Readers of Newtonian Laura Zigman's second novel, "Dating Big Bird," have had reason to anticipate her third, "Her." Well, the wait has ended, and so should the anticipation.
Though "Dating Big Bird" was wry, funny, and semi-believable, there is painfully little to recommend in "Her," which is thin, glib, and tone-deaf. It is the story of Elise, who is not unlike the heroine in "Dating Big Bird," Ellen Franck. Elise's story is Ellen's, if "Dating Big Bird" hadn't happened, updated by a few years: She has left the swirl of New York, determined to find a more meaningful life and to have a family.
She's moved to Washington, D.C. - where Zigman lived when she wrote her previous novel - to attend graduate school, though freelance work and fond remembrances tether her to New York. One day on the D.C. shuttle, Donald sits down next to her, and a romance is kindled.
Unlike the men in "Dating Big Bird," Donald is admirable, and fairly likable. But like all men in Zigman's world, he comes with a significant flaw. In his case it is Adrienne, the one-joke burr on which "Her" is based. She is Donald's ex, and she is too perfect by plenty: impossibly gorgeous, impossibly charmed, impossibly connected. So outsized is she drawn that that's how she comes across: impossible.
That Elise feels threatened by Adrienne is fair enough, even though she should have known that no man ever walked away from a woman like that with even a shred of doubt about whether he could live with her. Though Elise can't see that, she is at least aware that she's beset by the "Evil Twins," jealousy and obsession.

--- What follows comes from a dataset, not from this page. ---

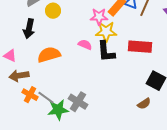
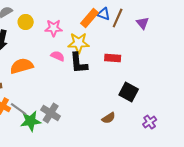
pink star: (99, 17) -> (54, 28), moved
red rectangle: (140, 47) -> (113, 58), size x0.7
brown semicircle: (144, 104) -> (109, 118), moved

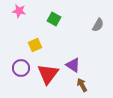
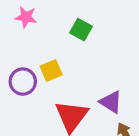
purple circle: (21, 68) -> (23, 82), moved

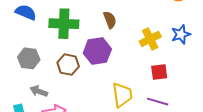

But how Elise responds to the threat of Adrienne is neither believable nor entertaining. She starts on the first night she stays at Donald's place, waiting until he's asleep and then making "a quick sweep of the house [to] find a photo of this Adrienne." A foundation of the absurdity is that Elise concedes, almost in the same sentence, that Donald has given her no reason to doubt his affection. Somehow, Zigman repeats Donald's innocence four times within six pages, but she doesn't seem to take it in. Elise's behavior, which quickly encompasses lying and stalking, is beyond suspension of disbelief.
Even devoid of plausibility, such a romp could be fun if it were studded with bright language or piquant observation; Zigman showed some of both in "Dating Big Bird." But on the former count, she signals a different environment from the first page: "I had vowed, as they say, at long last, to get a grip," a stumbling and cliched sentence followed quickly with the sad news that "nothing of the sort . . . was in the cards." And on the latter, she reaches only low peaks, such as when she exposes Pilates as no more than a "high- priced stretching class."
Because she has only one riff, and it wouldn't do to reach the climax in the first chapter, Zigman subjects readers to incessant foreshadowing, sometimes on the same point a couple of pages apart. And she may want to consider treatment for parenthetical excess: What was a tendency in her earlier book has become an obsession and a crutch. Rare is the paragraph without asides, and four in proximity is not uncommon.
In the end, "Her" could not be more transparent. Before the sentence that signals the approaching climax is complete, its misdirection is obvious in concept and even in detail. It is pleasing, at least, that Zigman finishes quickly. Though it's an epitaph few novelists would spread, Zigman refreshingly told a reporter a few weeks ago, "I've never been hugely imaginative." Perhaps she was so forthcoming because she'd already read this book.